- **Stated exercise**
Rewrite all of the lines below as a numbered list, skipping the blank ones and omitting the pictures.

Collected data
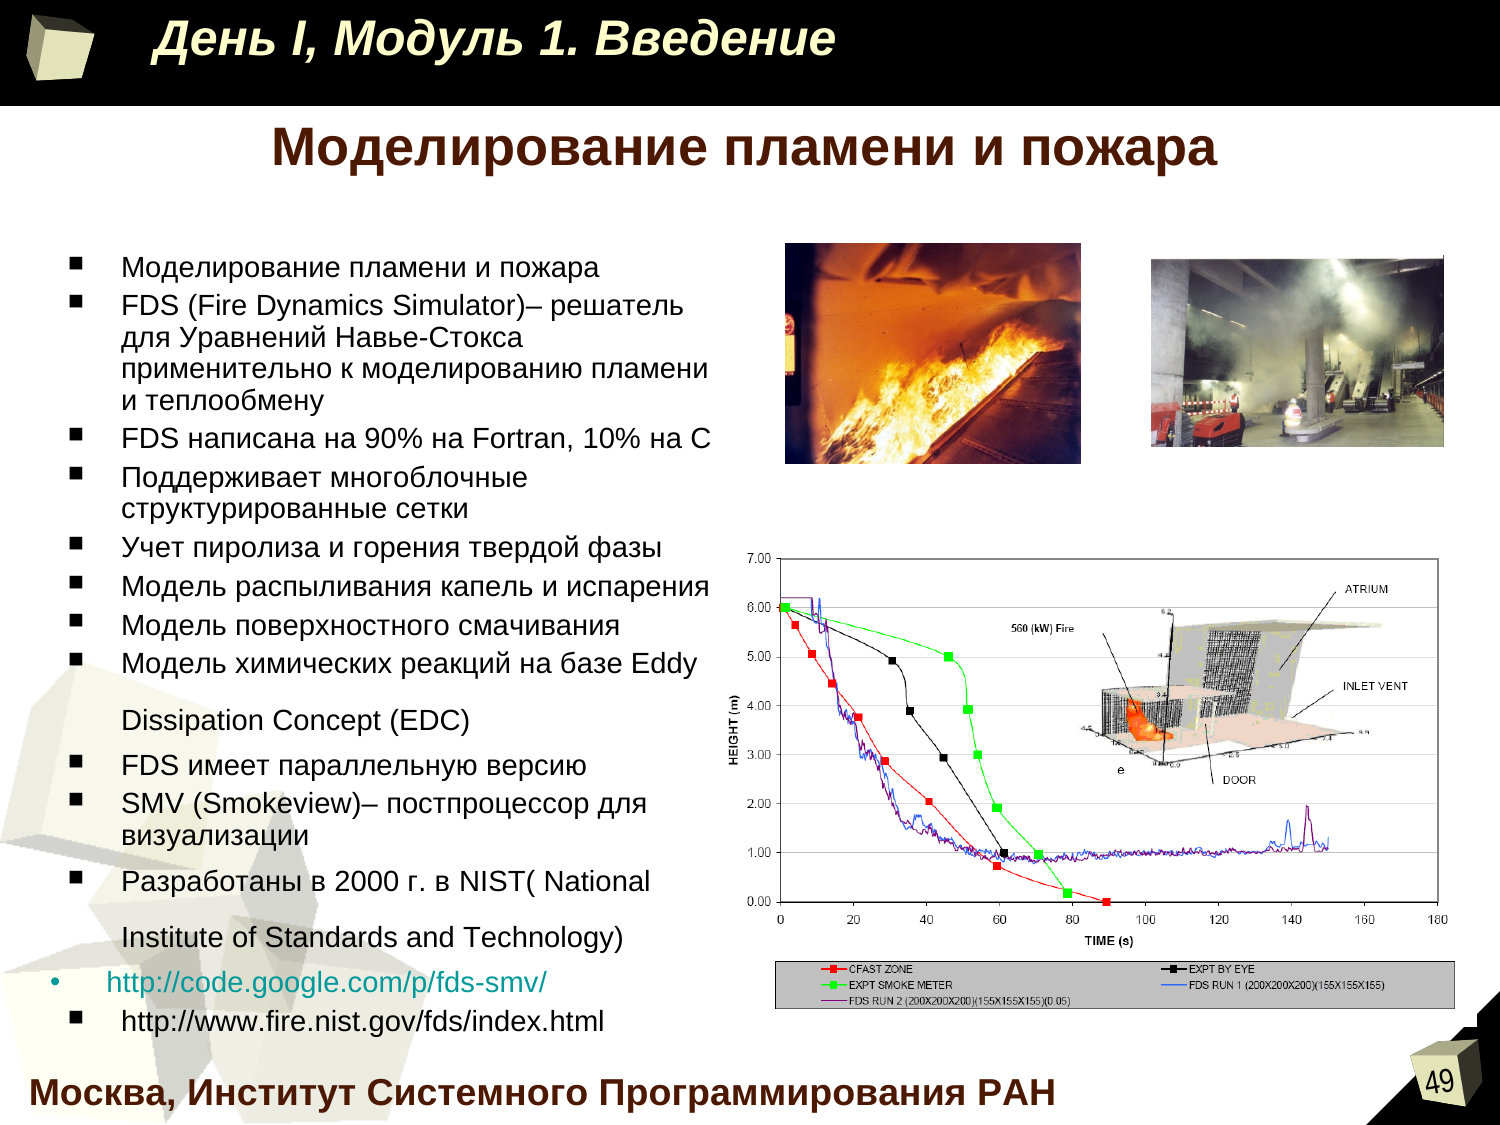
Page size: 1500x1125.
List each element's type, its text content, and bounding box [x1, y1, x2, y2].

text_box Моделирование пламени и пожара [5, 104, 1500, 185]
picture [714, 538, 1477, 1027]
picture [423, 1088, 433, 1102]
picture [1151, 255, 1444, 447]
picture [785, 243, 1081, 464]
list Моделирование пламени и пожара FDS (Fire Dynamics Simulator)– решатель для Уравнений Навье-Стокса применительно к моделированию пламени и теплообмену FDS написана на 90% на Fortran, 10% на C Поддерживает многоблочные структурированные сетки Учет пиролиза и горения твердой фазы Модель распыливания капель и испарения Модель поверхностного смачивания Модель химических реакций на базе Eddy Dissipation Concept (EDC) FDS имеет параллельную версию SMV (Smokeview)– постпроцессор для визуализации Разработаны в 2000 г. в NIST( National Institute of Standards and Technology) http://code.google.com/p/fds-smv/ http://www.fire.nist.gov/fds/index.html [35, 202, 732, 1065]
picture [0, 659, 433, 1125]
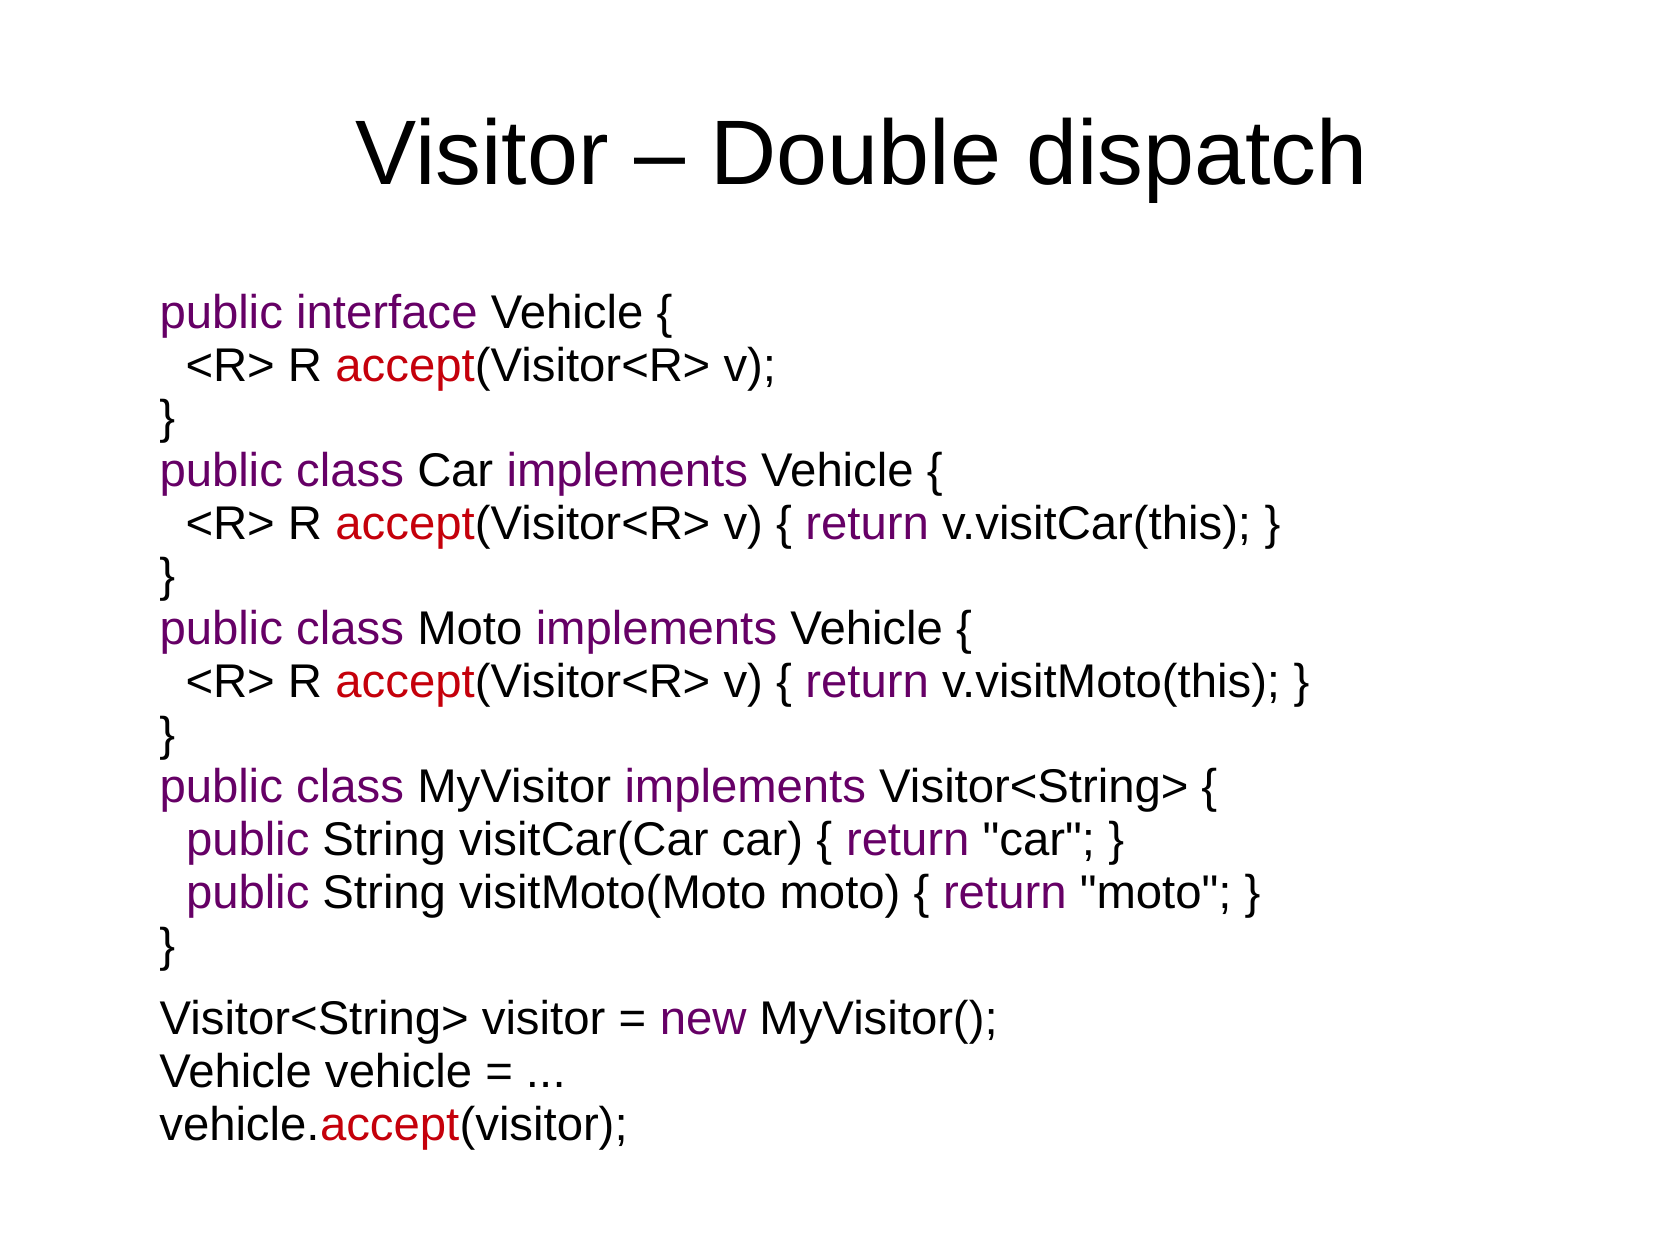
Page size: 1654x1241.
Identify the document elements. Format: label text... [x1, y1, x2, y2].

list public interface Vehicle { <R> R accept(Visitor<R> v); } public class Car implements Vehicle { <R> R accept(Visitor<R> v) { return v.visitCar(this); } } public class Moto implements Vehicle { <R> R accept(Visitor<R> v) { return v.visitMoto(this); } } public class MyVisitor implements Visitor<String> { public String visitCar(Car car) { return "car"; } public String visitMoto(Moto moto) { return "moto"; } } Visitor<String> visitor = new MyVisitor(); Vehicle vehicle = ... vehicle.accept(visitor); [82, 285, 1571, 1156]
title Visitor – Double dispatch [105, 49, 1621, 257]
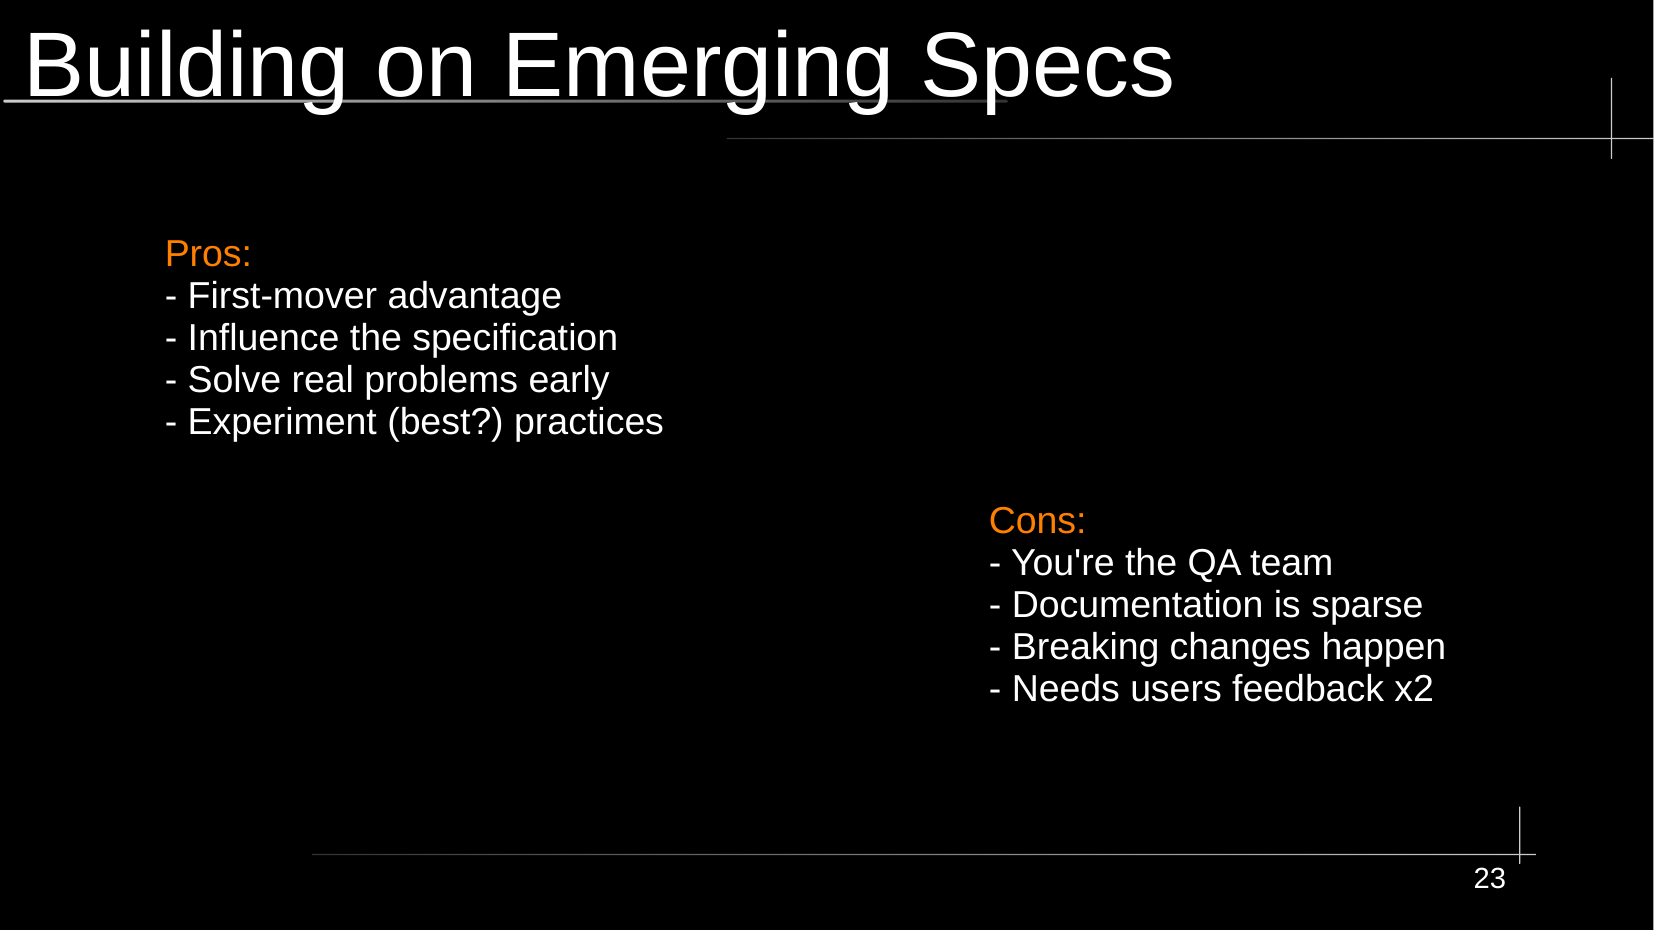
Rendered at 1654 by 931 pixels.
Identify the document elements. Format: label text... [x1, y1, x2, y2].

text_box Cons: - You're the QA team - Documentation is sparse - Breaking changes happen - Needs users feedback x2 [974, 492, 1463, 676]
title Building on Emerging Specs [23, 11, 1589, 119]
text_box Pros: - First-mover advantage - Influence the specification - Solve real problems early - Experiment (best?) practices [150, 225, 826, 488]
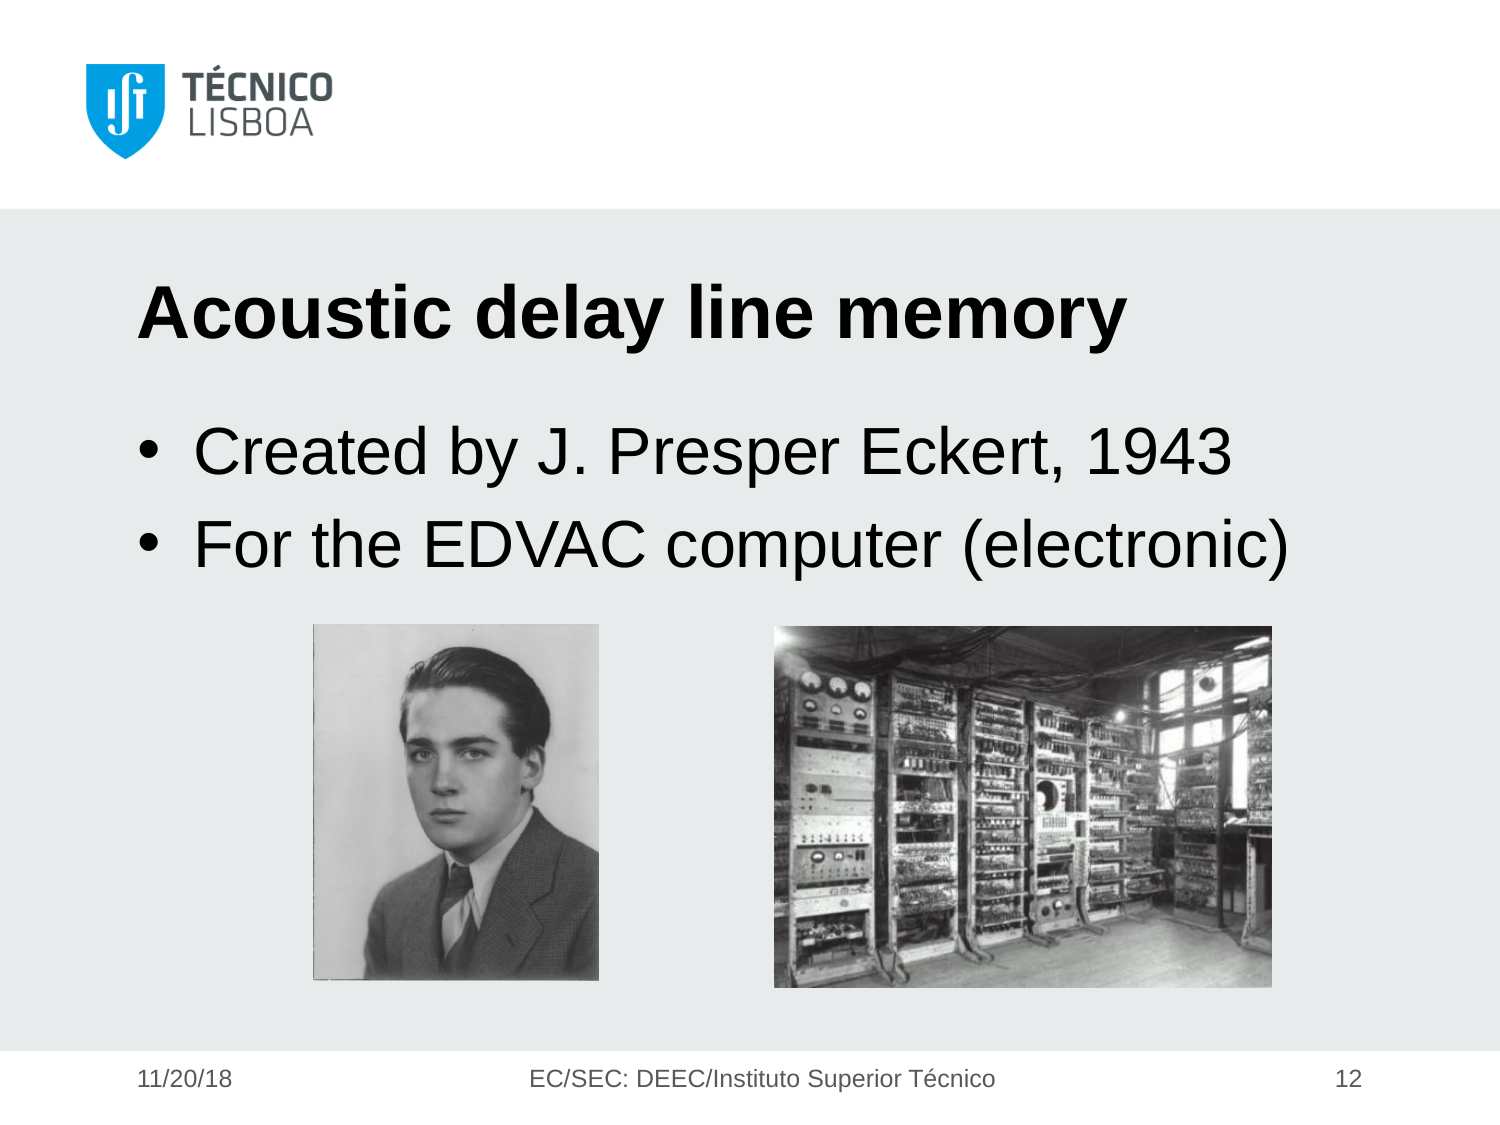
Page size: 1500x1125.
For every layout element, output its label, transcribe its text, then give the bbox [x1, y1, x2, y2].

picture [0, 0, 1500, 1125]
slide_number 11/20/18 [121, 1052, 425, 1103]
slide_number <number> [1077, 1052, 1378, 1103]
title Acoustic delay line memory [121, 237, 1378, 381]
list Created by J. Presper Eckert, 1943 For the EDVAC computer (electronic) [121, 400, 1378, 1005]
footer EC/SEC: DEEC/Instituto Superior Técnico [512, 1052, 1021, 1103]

- **The completed task**
1. Page size: 1500x1125.
2. List each element's type, its text content, and bounding box [x1, y1, x2, y2].
3. text_box Моделирование пламени и пожара [5, 104, 1500, 185]
4. picture [714, 538, 1477, 1027]
5. picture [423, 1088, 433, 1102]
6. picture [1151, 255, 1444, 447]
7. picture [785, 243, 1081, 464]
8. list Моделирование пламени и пожара FDS (Fire Dynamics Simulator)– решатель для Уравнений Навье-Стокса применительно к моделированию пламени и теплообмену FDS написана на 90% на Fortran, 10% на C Поддерживает многоблочные структурированные сетки Учет пиролиза и горения твердой фазы Модель распыливания капель и испарения Модель поверхностного смачивания Модель химических реакций на базе Eddy Dissipation Concept (EDC) FDS имеет параллельную версию SMV (Smokeview)– постпроцессор для визуализации Разработаны в 2000 г. в NIST( National Institute of Standards and Technology) http://code.google.com/p/fds-smv/ http://www.fire.nist.gov/fds/index.html [35, 202, 732, 1065]
9. picture [0, 659, 433, 1125]
10. Page size: 1654x1241.
11. Identify the document elements. Format: label text... [x1, y1, x2, y2].
12. list public interface Vehicle { <R> R accept(Visitor<R> v); } public class Car implements Vehicle { <R> R accept(Visitor<R> v) { return v.visitCar(this); } } public class Moto implements Vehicle { <R> R accept(Visitor<R> v) { return v.visitMoto(this); } } public class MyVisitor implements Visitor<String> { public String visitCar(Car car) { return "car"; } public String visitMoto(Moto moto) { return "moto"; } } Visitor<String> visitor = new MyVisitor(); Vehicle vehicle = ... vehicle.accept(visitor); [82, 285, 1571, 1156]
13. title Visitor – Double dispatch [105, 49, 1621, 257]
14. Rendered at 1654 by 931 pixels.
15. Identify the document elements. Format: label text... [x1, y1, x2, y2].
16. text_box Cons: - You're the QA team - Documentation is sparse - Breaking changes happen - Needs users feedback x2 [974, 492, 1463, 676]
17. title Building on Emerging Specs [23, 11, 1589, 119]
18. text_box Pros: - First-mover advantage - Influence the specification - Solve real problems early - Experiment (best?) practices [150, 225, 826, 488]
19. Page size: 1500x1125.
20. For every layout element, output its label, transcribe its text, then give the bbox [x1, y1, x2, y2].
21. picture [0, 0, 1500, 1125]
22. slide_number 11/20/18 [121, 1052, 425, 1103]
23. slide_number <number> [1077, 1052, 1378, 1103]
24. title Acoustic delay line memory [121, 237, 1378, 381]
25. list Created by J. Presper Eckert, 1943 For the EDVAC computer (electronic) [121, 400, 1378, 1005]
26. footer EC/SEC: DEEC/Instituto Superior Técnico [512, 1052, 1021, 1103]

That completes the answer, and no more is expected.